* _DIRECTIVE_:
Identify each line in the items below that contains the string "سوائل", and copy those lines out. Case must match.

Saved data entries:
──────
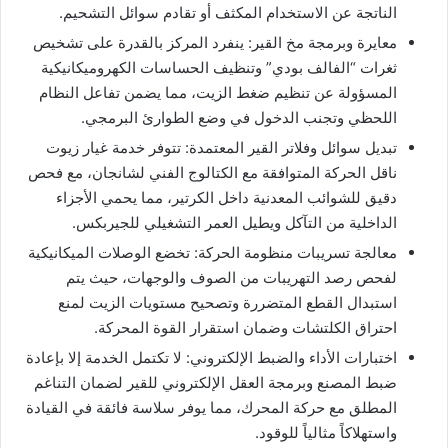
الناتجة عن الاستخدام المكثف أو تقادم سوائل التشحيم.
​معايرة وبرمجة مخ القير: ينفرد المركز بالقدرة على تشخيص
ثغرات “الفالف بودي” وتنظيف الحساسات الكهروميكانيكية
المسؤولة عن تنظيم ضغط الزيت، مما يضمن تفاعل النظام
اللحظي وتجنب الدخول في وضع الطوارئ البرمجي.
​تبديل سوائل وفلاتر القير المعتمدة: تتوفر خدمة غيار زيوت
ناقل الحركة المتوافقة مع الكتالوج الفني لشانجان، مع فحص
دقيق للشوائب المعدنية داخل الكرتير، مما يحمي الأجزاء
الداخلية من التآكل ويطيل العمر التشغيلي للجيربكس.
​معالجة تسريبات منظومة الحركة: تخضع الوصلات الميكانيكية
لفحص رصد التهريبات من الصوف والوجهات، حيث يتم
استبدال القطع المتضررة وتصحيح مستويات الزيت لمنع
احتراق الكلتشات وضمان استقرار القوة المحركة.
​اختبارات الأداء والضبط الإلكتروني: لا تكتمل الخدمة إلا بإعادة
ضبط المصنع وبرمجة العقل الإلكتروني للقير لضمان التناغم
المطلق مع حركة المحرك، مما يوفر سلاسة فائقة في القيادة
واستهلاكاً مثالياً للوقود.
──────
* _REPLY TO THE TASK_:
الناتجة عن الاستخدام المكثف أو تقادم سوائل التشحيم.
​تبديل سوائل وفلاتر القير المعتمدة: تتوفر خدمة غيار زيوت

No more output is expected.